Now I was 24 years old and it was all coming together. I was beyond excited to get started. Finally, I could put everything I’d learned in school, everything I’d practiced in teacher’s college and everything I’d pinned on my Pinterest boards into action! I’d have a place to call home, familiar faces every day and most importantly, students to call my own – even if just for a while.

As a new teacher, permanent employment seems so far in the distance that I often don’t even think about it. The reality is that our profession is one that many people want to be part of – and of course they do! Teachers get to change lives every day and our payment is to have our own lives changed by our students in return. It is this life-changing passion that we need to hold on tight to, even in times we feel discouraged. The road to permanent employment may be a long one, but the journey there is not one bit less important. For now, I’m proud to be an LTO teacher.

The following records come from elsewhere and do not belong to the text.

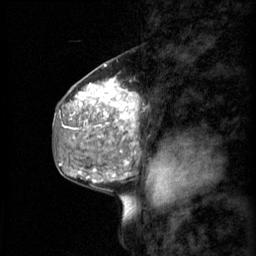
Breast MRI (dynamic contrast-enhanced), one sagittal slice; position 31 of 60 along the scan axis; 3 images stored at this slice position (order not interpretable as contrast timing); 1.5 T; TE 4.2 ms, TR 11 ms; 2 mm slice thickness; 256 × 256 image matrix, field of view 200 × 200 mm. Patient: female, 48 years.
Structures marked on this image (semi-automatically segmented with operator editing):
- analysis volume of interest (the breast-tissue region the enhancement analysis was run in; not a lesion): bounding box (x1, y1, x2, y2) in pixels: (69, 74, 140, 147)
- tumour enhancement mask (voxels above the 70 % enhancement threshold inside the analysis volume of interest): (74, 76, 138, 147)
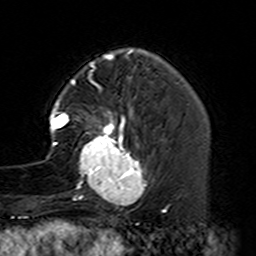
Breast MRI (dynamic contrast-enhanced), one axial slice. Position 40 of 160 along the scan axis. Cropped to one breast. Dynamic contrast-enhanced series, time point 2 of 7 at this slice position (early post-contrast). 3 T. TE 4.6 ms, TR 7.4 ms. 1 mm slice thickness. 256 × 256 image matrix, field of view 144 × 144 mm. Female patient.
Outlined on this slice (semi-automatically segmented with operator editing):
- enhancing-tissue mask used for the functional tumour volume (all voxels passing the contrast-enhancement thresholds inside the analysis volume; usually the tumour): box from (x=44, y=87) to (x=161, y=229) px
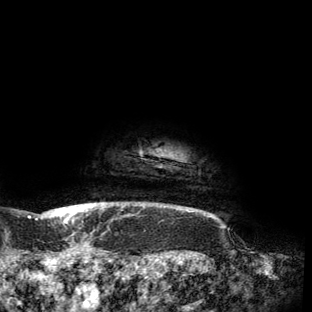
Breast MRI (dynamic contrast-enhanced), one axial slice; slice 150 of 150 in the series (ordered by position); cropped to one breast; dynamic contrast-enhanced series, time point 2 of 6 at this slice position (early post-contrast); 3 T; TE 2.7 ms, TR 6.5 ms; 312 × 312 image matrix. Female patient.
Structures marked on this image (semi-automatic segmentation, software-assisted and operator-edited):
- enhancing-tissue mask used for the functional tumour volume (all voxels passing the contrast-enhancement thresholds inside the analysis volume; usually the tumour): bounding box (x1, y1, x2, y2) in pixels: (53, 205, 94, 216)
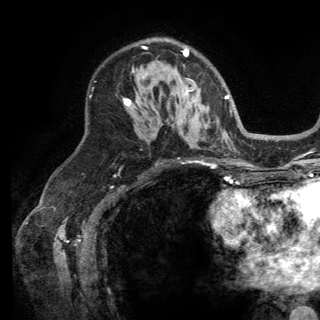
Breast MRI (dynamic contrast-enhanced), one axial slice; position 89 of 150 along the scan axis; cropped to one breast; dynamic contrast-enhanced series, time point 2 of 6 at this slice position (early post-contrast); 3 T; TE 2.8 ms, TR 7.5 ms; 1.2 mm slice thickness; 320 × 320 image matrix. Female patient.
Annotated regions visible in this slice (semi-automatically segmented with operator editing):
- enhancing-tissue mask used for the functional tumour volume (all voxels passing the contrast-enhancement thresholds inside the analysis volume; usually the tumour): bounding box <124,47,196,107> (left, top, right, bottom; pixels)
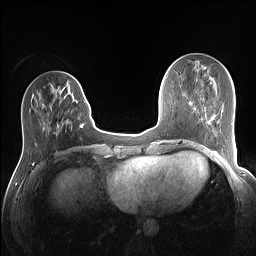
Breast MRI (dynamic contrast-enhanced), one axial slice. Position 42 of 160 along the scan axis. Dynamic contrast-enhanced series, time point 2 of 7 at this slice position (early post-contrast). 1.5 T. TE 1.4 ms, TR 5 ms. 1.1 mm slice thickness. 256 × 256 image matrix. Female patient.
Annotated regions visible in this slice (semi-automatically segmented with operator editing):
- enhancing-tissue mask used for the functional tumour volume (all voxels passing the contrast-enhancement thresholds inside the analysis volume; usually the tumour): bounding box <78,82,86,128> (left, top, right, bottom; pixels)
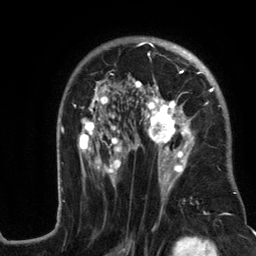
Breast MRI (dynamic contrast-enhanced), one axial slice. Position 80 of 134 along the scan axis. Cropped to one breast. Dynamic contrast-enhanced series, time point 2 of 6 at this slice position (early post-contrast). 3 T. TE 2.8 ms, TR 7.3 ms. 256 × 256 image matrix, field of view 180 × 180 mm. Female patient.
Annotated regions visible in this slice (semi-automatically segmented with operator editing):
- enhancing-tissue mask used for the functional tumour volume (all voxels passing the contrast-enhancement thresholds inside the analysis volume; usually the tumour): box from (x=57, y=37) to (x=237, y=217) px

I began my first day as a Kindergarten teacher and immediately fell in love. I put everything I had into my planning, my classroom and my students. I woke up each morning feeling excited for the day ahead. I arrived early and stayed late after school. I spent hours thinking about what I could do next, do more or do better. I spent way too much money on things for the classroom, which my bank account can vouch for. I probably talked all my family and friends’ ears off about my class. Those kids became my kids. I knew them, I loved them and I genuinely cared for them. I lost sleep over them. I still think about them all the time.

As an LTO teacher, I will change lives and my life will be changed. Whether I spend three months or an entire year with a class, they become a part of my story and change who I am as a teacher and a person forever – and that’s what three-year-old me knew all along.